Exercise:
State how many lines of the records contain the word "processen". Reply with the number alone.

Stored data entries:
.....

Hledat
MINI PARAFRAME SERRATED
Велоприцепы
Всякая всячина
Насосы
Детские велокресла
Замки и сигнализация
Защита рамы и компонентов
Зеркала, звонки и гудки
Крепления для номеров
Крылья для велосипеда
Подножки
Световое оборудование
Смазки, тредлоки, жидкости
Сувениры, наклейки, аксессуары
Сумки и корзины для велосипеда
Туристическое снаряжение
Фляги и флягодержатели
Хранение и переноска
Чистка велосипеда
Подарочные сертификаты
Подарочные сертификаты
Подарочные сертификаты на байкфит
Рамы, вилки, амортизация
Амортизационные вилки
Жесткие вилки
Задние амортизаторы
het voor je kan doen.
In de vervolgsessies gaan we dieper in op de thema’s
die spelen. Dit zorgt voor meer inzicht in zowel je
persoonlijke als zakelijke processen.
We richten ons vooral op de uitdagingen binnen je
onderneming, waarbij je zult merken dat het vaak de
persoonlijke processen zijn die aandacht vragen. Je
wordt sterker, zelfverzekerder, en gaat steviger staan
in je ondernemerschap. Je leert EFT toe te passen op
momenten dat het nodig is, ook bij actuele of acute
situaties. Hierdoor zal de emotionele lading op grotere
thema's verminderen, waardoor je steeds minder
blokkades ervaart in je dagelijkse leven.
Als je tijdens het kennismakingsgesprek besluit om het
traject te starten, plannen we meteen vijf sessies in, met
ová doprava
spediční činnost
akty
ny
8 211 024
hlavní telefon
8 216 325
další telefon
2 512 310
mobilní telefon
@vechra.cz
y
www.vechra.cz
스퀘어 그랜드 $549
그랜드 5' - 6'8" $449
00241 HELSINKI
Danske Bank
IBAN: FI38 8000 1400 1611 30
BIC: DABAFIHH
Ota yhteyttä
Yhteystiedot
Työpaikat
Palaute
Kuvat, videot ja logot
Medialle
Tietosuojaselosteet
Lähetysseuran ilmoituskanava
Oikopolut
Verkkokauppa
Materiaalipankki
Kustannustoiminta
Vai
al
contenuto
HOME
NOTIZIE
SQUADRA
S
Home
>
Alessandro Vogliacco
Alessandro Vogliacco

.....

Task result:
2